■ 解説
「和田の原」は大海原(和田が海を意味)、「漕ぎ出てみれば」は漕ぎ出して(あたりを)見れば、「ひさかたの」は雲ゐ(雲居)にかかる枕詞で無理に訳せば天空など空に関する言葉、「雲ゐ(雲居)」は雲のある天、あるいは皇居、宮中を、「まがふ」は見間違う、「沖つ白波」は沖に立つ白波、といった意味になります。
■ この詩が詠まれた背景
この詩は詞花和歌集 第十巻(雜下 382首目)、小倉百人一首の第七十六首目に収録されています。
題に「新院位におはしましゝ時海上遠望といふことをよませ給ひけるによめる」(崇徳天皇がいらっしゃる時、「海上の遠くを見た時」をテーマに詠むように言われたので詠んだ)と書かれています。
雲居には皇居を指す意味もありますので、皇居に浮かぶ雲ともかけたのかもしれません。
■ 豆知識
作者は藤原忠通(ふじわらのただみち)で、父はわずか22歳で権大納言に就いた藤原忠実です。
弟である藤原頼長(ふじわらのよりなが)とは摂政として誰を継がせるかということで忠通と対立していましたが、父、忠実、弟、頼長は保元の乱の首謀者な立場となってしまいます。
結果、父と弟は連座することとなり、このことで摂政家の地位を大きく後退させることになりました。

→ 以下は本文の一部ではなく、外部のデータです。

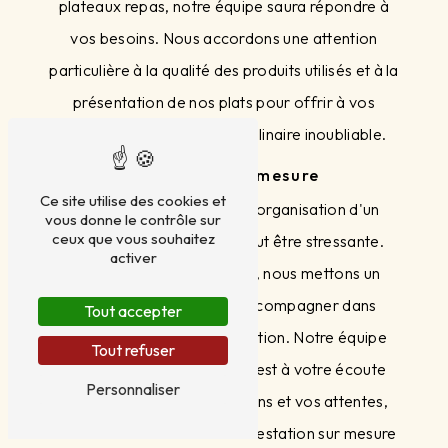
plateaux repas, notre équipe saura répondre à
vos besoins. Nous accordons une attention
particulière à la qualité des produits utilisés et à la
présentation de nos plats pour offrir à vos
convives une expérience culinaire inoubliable.
Un service sur mesure
Ce site utilise des cookies et
Nous savons à quel point l'organisation d'un
vous donne le contrôle sur
ceux que vous souhaitez
événement d’entreprise peut être stressante.
activer
C'est pourquoi chez THIMI, nous mettons un
point d'honneur à vous accompagner dans
Tout accepter
chaque étape de la préparation. Notre équipe
Tout refuser
professionnelle et réactive est à votre écoute
Personnaliser
pour comprendre vos besoins et vos attentes,
afin de vous proposer une prestation sur mesure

保元の乱の後、忠通が平氏に肩入れしたことで、平氏台頭の要因となった平治の乱が起こり、武家政権への移行がすすみます。
なお、出家しておきながら俗界から離ることなく、保元の乱において父と弟を追い落とした上、弟の土地を奪い、多大な権力を手に入れた信西(藤原通憲)は、平治の乱の際に斬首されましたが、忠通は動乱期を見事に乗り越え、明治維新まで摂政・関白職を独占し続けました。
忠通という名前の名付け親は大江匡房(小倉百人一首73首目)です。
「法性寺入道前関白太政大臣」の意味は法性寺のお坊さんになる前は関白だったという意味で、忠通は法性寺流という書道の流派を開いた開祖でもあります。